C’est fait, Mme Saal a été démissionnée par son ministre de tutelle Mme Pellerin. Espérons que cette décision d’autorité n’a été motivée que par le sens de l’État et qu’elle n’est pas le simple fait de l’efficace pression médiatique. Tout a été à peu près dit sur cette affaire, néanmoins je voudrais revenir sur le mot utilisé la semaine dernière par la désormais démissionnée pour expliquer cet emploi abusif et familial du taxi sur le compte de l’argent public, c’est-à-dire celui du contribuable : « maladresse ».
« Maladresse », donc. Certes, l’affaire Saal n’a rien de salace mais rappelons-nous l’affaire DSK. Même ce dernier, qui n’est pas un parangon de morale, n’avait pas osé ce mot pour expliquer son geste déplacé du Sofitel. Cela aurait, du reste, fait sourire et l’on aurait alors parlé d’une double maladresse : maladresse du geste, maladresse de la parole. Non, DSK à confesse chez la prêtresse du JT dominical en septembre 2011 avait avoué une faute morale. Avouer une faute morale, pour un homme qui fut l’un des puissants de ce monde, ce n’est pas rien, c’est énorme, même, comme dirait Gerra imitant Luchini ! C’est aussi reconnaître qu’il y a une morale.
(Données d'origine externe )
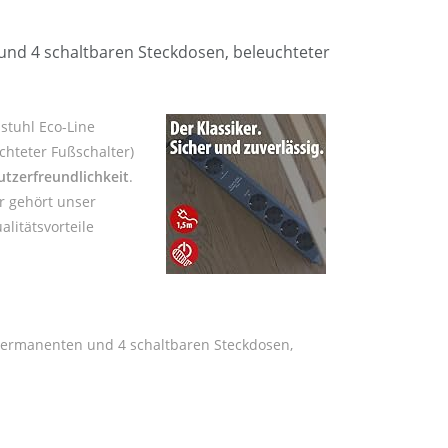
und 4 schaltbaren Steckdosen, beleuchteter
stuhl Eco-Line
chteter Fußschalter)
tzerfreundlichkeit
.
r gehört unser
litätsvorteile
 permanenten und 4 schaltbaren Steckdosen,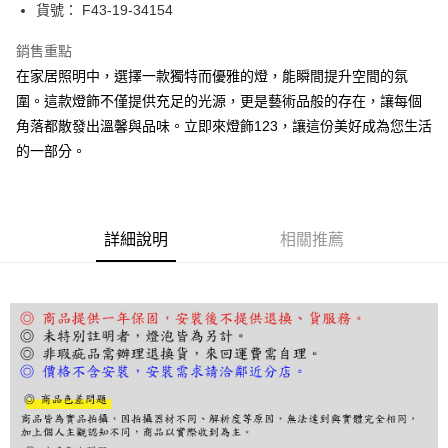
街口支付
貨號： F43-19-34154
悠遊付
銷售重點
在家居照明中，選擇一款獨特而優雅的燈，能瞬間提升空間的氛
Google Pay
圍。這款燈飾不僅提供充足的光源，更是藝術品般的存在，讓每個
全盈+PAY
角落都散發出溫馨與品味。立即來燈飾123，讓這份美好成為您生活
的一部分。
AFTEE先享後付
相關說明
【關於「AFTEE先享後付」】
ATM付款
AFTEE先享後付是「在收到商品之後才付款」的支付方式。 讓您購物簡單
便利好安心！
詳細說明
相關推薦
１．簡單：不需註冊會員、不需綁卡、不需儲值。
運送方式
２．便利：只要手機號碼，簡訊認證，即可結帳。
３．安心：先確認商品／服務後，再付款。
宅配
每筆NT$180，滿NT$5,000(含以上)免運費
【「AFTEE先享後付」結帳流程】
１．於結帳方式選擇「AFTEE先享後付」後，將跳轉至「AFTEE先享後付」
結帳頁面，進行簡訊認證並確認金額後，即可完成結帳。
２．訂單成立數日內，您將收到繳費通知簡訊。
３．收到繳費通知簡訊後14天內，點擊此簡訊中的連結，可透過四大超商／
ATM／網路銀行／等多元方式進行付款，方視為交易完成。
※ 請注意：結帳手續完成當下不需立刻繳費，但若您需要取消訂單，請聯絡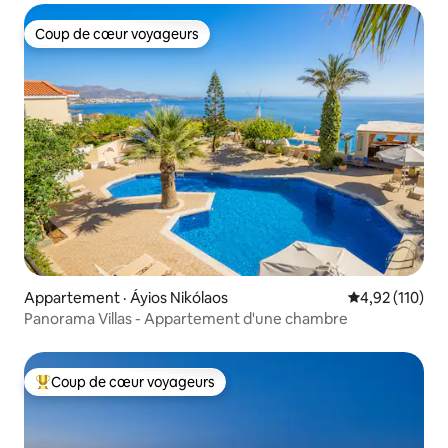
Coup de cœur voyageurs
Coup de cœur voyageurs
Appartement · Áyios Nikólaos
Note moyenne 
4,92 (110)
Panorama Villas - Appartement d'une chambre
Coup de cœur voyageurs
Coup de cœur voyageurs parmi les plus aimés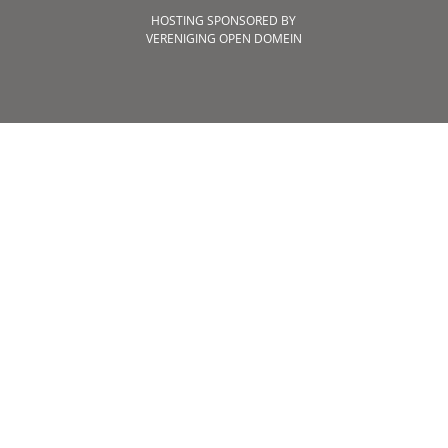
HOSTING SPONSORED BY
VERENIGING OPEN DOMEIN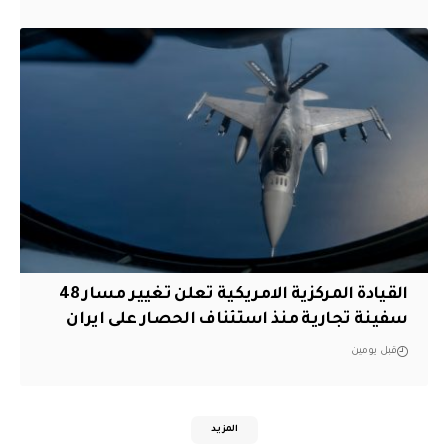
القيادة المركزية الامريكية تعلن تغيير مسار 48
سفينة تجارية منذ استئناف الحصار على ايران
قبل يومين
المزيد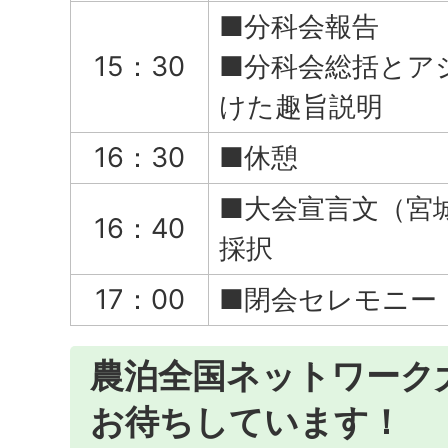
■分科会報告
15：30
■分科会総括とア
けた趣旨説明
16：30
■休憩
■大会宣言文（宮
16：40
採択
17：00
■閉会セレモニー
農泊全国ネットワーク
お待ちしています！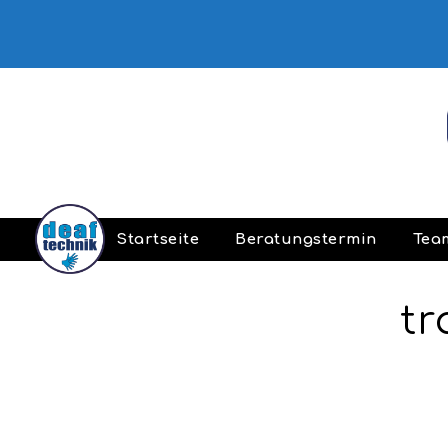
Startseite
Beratungstermin
Tea
tr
En revanche, pour l’instant en tout cas, pas de faute morale, semble-t-il, pour Mme Saal. Qu’est ce qu’une maladresse ? Je vais vous refaire le coup d’aller chercher mon vieux dico, celui qui me servait en classe prépa, le même peut-être qu’utilisait à l'époque Mme Saal pour préparer Sciences Po. « Maladresse : défaut d’adresse ». On n’est pas bien avancé. Alors, allons voir à « adresse ». À cette rubrique, on trouve les synonymes qui nous éclairent un peu plus : « dextérité », « habileté », « ingéniosité », « savoir-faire ». Mme Saal a donc manqué d’habileté, de savoir-faire… Rien, bien évidemment, qui relève de l’éthique, de la déontologie, de la morale. Mme Saal n’a pas dit que ce qu’elle avait fait était - pardonnez d’être ringard - bien ou mal.
L’on me dira que je fais un procès d’intention à ce haut fonctionnaire. N’a-t-elle pas affirmé qu’elle allait rendre l’argent ? On a envie de dire, normal, non ? Mais il ne faut pas oublier que rendre le produit d’un détournement n’absout pas de la faute commise. Un élu socialiste - d’Avignon, pas de Paris - l’a du reste bien compris puisqu’il a annoncé lundi dernier qu’il avait déposé plainte contre Mme Saal pour détournement de fonds public.
Alors, cette « maladresse » est-elle une maladresse de communication ? Ce serait bien maladroit, une marque d’incompétence presque, de la part de quelqu’un qui doit certainement connaître les arcanes de cette fameuse communication pour avoir usé ses escarpins dans divers cabinets ministériels. Ou bien est-ce la confirmation qu’une certaine caste de petits marquis et marquises de cette République à bout de privilèges a depuis longtemps quitté le domaine étriqué de l’immoralité pour entrer dans celui plus confortable de l’amoralité ? Le « pas vu pas pris » étant laissé aux vulgaires et plébéiens petits tricheurs.